Start of GIVEN DATA

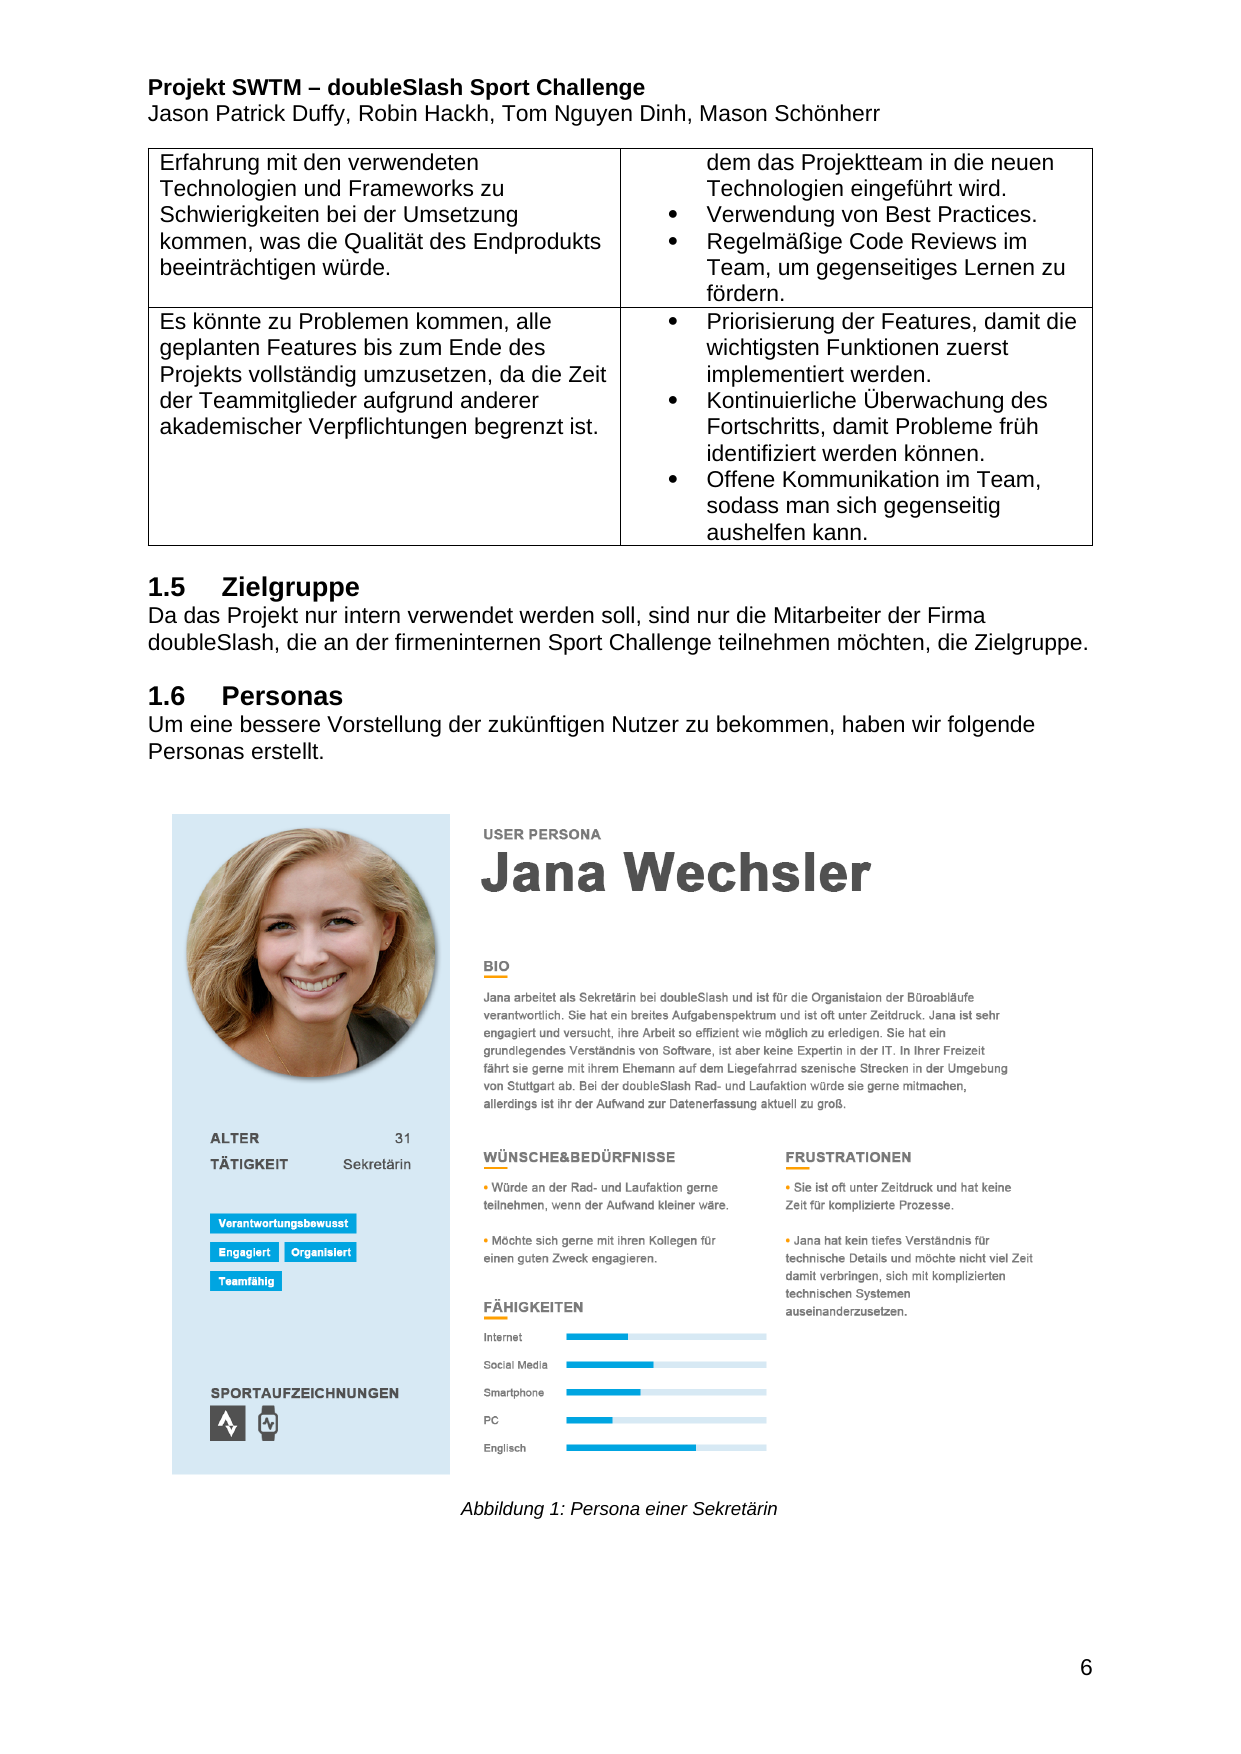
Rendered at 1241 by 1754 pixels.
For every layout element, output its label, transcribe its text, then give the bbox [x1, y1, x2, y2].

text Um eine bessere Vorstellung der zukünftigen Nutzer zu bekommen, haben wir folgende Personas erstellt. [148, 711, 1093, 764]
subtitle 1.6 Personas [148, 680, 1093, 711]
picture [148, 790, 1092, 1498]
table_cell Es könnte zu Problemen kommen, alle geplanten Features bis zum Ende des Projekts vollständig umzusetzen, da die Zeit der Teammitglieder aufgrund anderer akademischer Verpflichtungen begrenzt ist. [149, 308, 620, 545]
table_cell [149, 149, 620, 307]
table_cell Priorisierung der Features, damit die wichtigsten Funktionen zuerst implementiert werden. Kontinuierliche Überwachung des Fortschritts, damit Probleme früh identifiziert werden können. Offene Kommunikation im Team, sodass man sich gegenseitig aushelfen kann. [621, 308, 1092, 545]
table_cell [621, 149, 1092, 307]
text Abbildung 1: Persona einer Sekretärin [148, 1497, 1093, 1519]
text Da das Projekt nur intern verwendet werden soll, sind nur die Mitarbeiter der Firma doubleSlash, die an der firmeninternen Sport Challenge teilnehmen möchten, die Zielgruppe. [148, 602, 1093, 655]
subtitle 1.5 Zielgruppe [148, 571, 1093, 602]
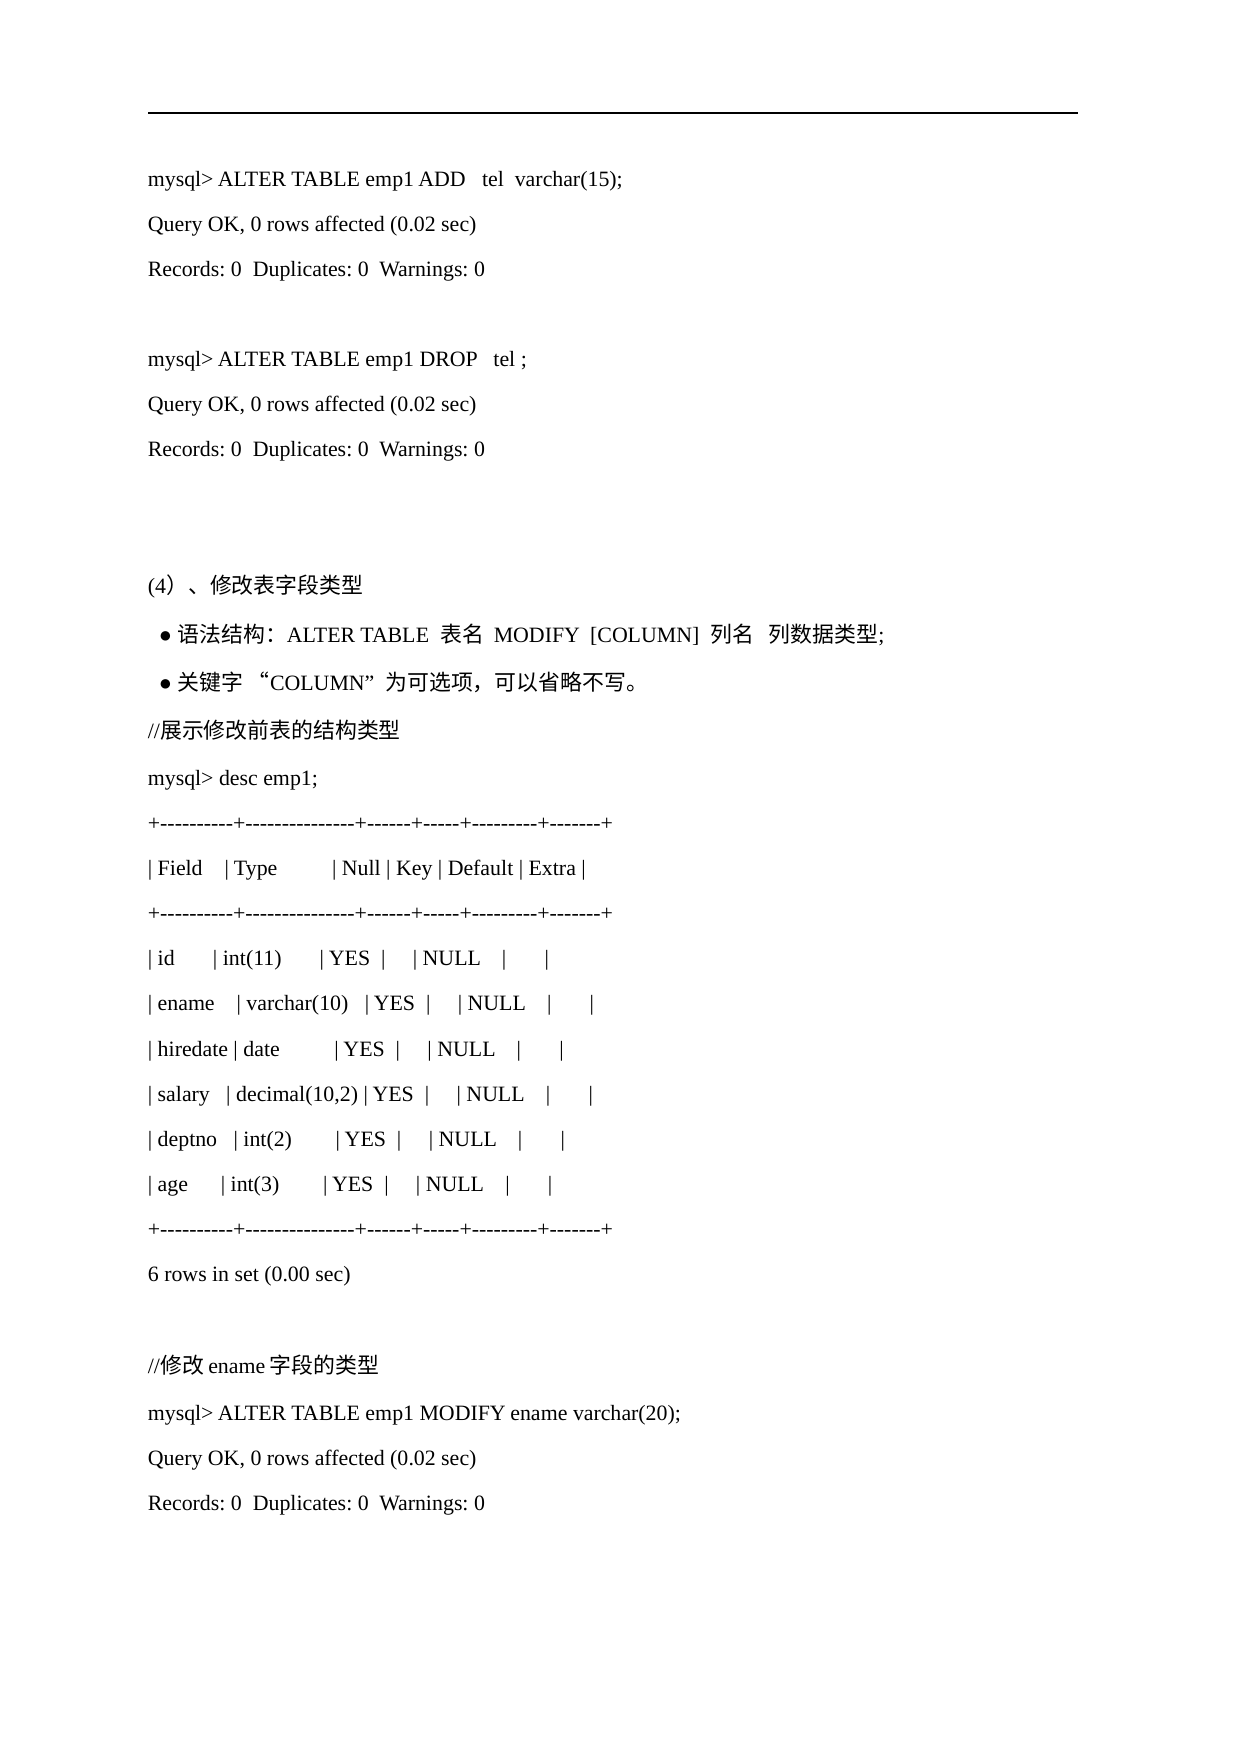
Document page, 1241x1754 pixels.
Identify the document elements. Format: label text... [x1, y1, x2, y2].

text | id | int(11) | YES | | NULL | | [148, 942, 1078, 974]
text mysql> ALTER TABLE emp1 MODIFY ename varchar(20); [148, 1396, 1078, 1428]
text | ename | varchar(10) | YES | | NULL | | [148, 987, 1078, 1019]
text | deptno | int(2) | YES | | NULL | | [148, 1122, 1078, 1154]
text mysql> ALTER TABLE emp1 DROP tel ; [148, 342, 1078, 375]
text | age | int(3) | YES | | NULL | | [148, 1167, 1078, 1200]
text Query OK, 0 rows affected (0.02 sec) [148, 1441, 1078, 1473]
text Records: 0 Duplicates: 0 Warnings: 0 [148, 433, 1078, 465]
text Records: 0 Duplicates: 0 Warnings: 0 [148, 1486, 1078, 1519]
text //展示修改前表的结构类型 [148, 713, 1078, 745]
text | hiredate | date | YES | | NULL | | [148, 1032, 1078, 1064]
text ● 语法结构：ALTER TABLE 表名 MODIFY [COLUMN] 列名 列数据类型; [148, 616, 1078, 649]
text ● 关键字 “COLUMN” 为可选项，可以省略不写。 [148, 664, 1078, 697]
text (4）、修改表字段类型 [148, 568, 1078, 600]
text Records: 0 Duplicates: 0 Warnings: 0 [148, 252, 1078, 285]
text Query OK, 0 rows affected (0.02 sec) [148, 207, 1078, 239]
text +----------+---------------+------+-----+---------+-------+ [148, 1212, 1078, 1245]
text //修改ename字段的类型 [148, 1348, 1078, 1380]
text | salary | decimal(10,2) | YES | | NULL | | [148, 1077, 1078, 1109]
text | Field | Type | Null | Key | Default | Extra | [148, 851, 1078, 884]
text Query OK, 0 rows affected (0.02 sec) [148, 387, 1078, 420]
text 6 rows in set (0.00 sec) [148, 1257, 1078, 1290]
text +----------+---------------+------+-----+---------+-------+ [148, 806, 1078, 839]
text mysql> desc emp1; [148, 761, 1078, 794]
text mysql> ALTER TABLE emp1 ADD tel varchar(15); [148, 162, 1078, 194]
text +----------+---------------+------+-----+---------+-------+ [148, 897, 1078, 929]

End of GIVEN DATA

DIRECTIONS :: Once the pictures are set aside, please output all the data word for word.

RESPONSE TO THIS EXERCISE ::
Rendered at 1241 by 1754 pixels.
For every layout element, output its label, transcribe its text, then give the bbox [x1, y1, x2, y2].

text Um eine bessere Vorstellung der zukünftigen Nutzer zu bekommen, haben wir folgende Personas erstellt. [148, 711, 1093, 764]
subtitle 1.6 Personas [148, 680, 1093, 711]
picture [148, 790, 1092, 1498]
table_cell Es könnte zu Problemen kommen, alle geplanten Features bis zum Ende des Projekts vollständig umzusetzen, da die Zeit der Teammitglieder aufgrund anderer akademischer Verpflichtungen begrenzt ist. [149, 308, 620, 545]
table_cell [149, 149, 620, 307]
table_cell Priorisierung der Features, damit die wichtigsten Funktionen zuerst implementiert werden. Kontinuierliche Überwachung des Fortschritts, damit Probleme früh identifiziert werden können. Offene Kommunikation im Team, sodass man sich gegenseitig aushelfen kann. [621, 308, 1092, 545]
table_cell [621, 149, 1092, 307]
text Abbildung 1: Persona einer Sekretärin [148, 1497, 1093, 1519]
text Da das Projekt nur intern verwendet werden soll, sind nur die Mitarbeiter der Firma doubleSlash, die an der firmeninternen Sport Challenge teilnehmen möchten, die Zielgruppe. [148, 602, 1093, 655]
subtitle 1.5 Zielgruppe [148, 571, 1093, 602]
Document page, 1241x1754 pixels.
Identify the document elements. Format: label text... [x1, y1, x2, y2].

text | id | int(11) | YES | | NULL | | [148, 942, 1078, 974]
text mysql> ALTER TABLE emp1 MODIFY ename varchar(20); [148, 1396, 1078, 1428]
text | ename | varchar(10) | YES | | NULL | | [148, 987, 1078, 1019]
text | deptno | int(2) | YES | | NULL | | [148, 1122, 1078, 1154]
text mysql> ALTER TABLE emp1 DROP tel ; [148, 342, 1078, 375]
text | age | int(3) | YES | | NULL | | [148, 1167, 1078, 1200]
text Query OK, 0 rows affected (0.02 sec) [148, 1441, 1078, 1473]
text Records: 0 Duplicates: 0 Warnings: 0 [148, 433, 1078, 465]
text Records: 0 Duplicates: 0 Warnings: 0 [148, 1486, 1078, 1519]
text //展示修改前表的结构类型 [148, 713, 1078, 745]
text | hiredate | date | YES | | NULL | | [148, 1032, 1078, 1064]
text ● 语法结构：ALTER TABLE 表名 MODIFY [COLUMN] 列名 列数据类型; [148, 616, 1078, 649]
text ● 关键字 “COLUMN” 为可选项，可以省略不写。 [148, 664, 1078, 697]
text (4）、修改表字段类型 [148, 568, 1078, 600]
text Records: 0 Duplicates: 0 Warnings: 0 [148, 252, 1078, 285]
text Query OK, 0 rows affected (0.02 sec) [148, 207, 1078, 239]
text +----------+---------------+------+-----+---------+-------+ [148, 1212, 1078, 1245]
text //修改ename字段的类型 [148, 1348, 1078, 1380]
text | salary | decimal(10,2) | YES | | NULL | | [148, 1077, 1078, 1109]
text | Field | Type | Null | Key | Default | Extra | [148, 851, 1078, 884]
text Query OK, 0 rows affected (0.02 sec) [148, 387, 1078, 420]
text 6 rows in set (0.00 sec) [148, 1257, 1078, 1290]
text +----------+---------------+------+-----+---------+-------+ [148, 806, 1078, 839]
text mysql> desc emp1; [148, 761, 1078, 794]
text mysql> ALTER TABLE emp1 ADD tel varchar(15); [148, 162, 1078, 194]
text +----------+---------------+------+-----+---------+-------+ [148, 897, 1078, 929]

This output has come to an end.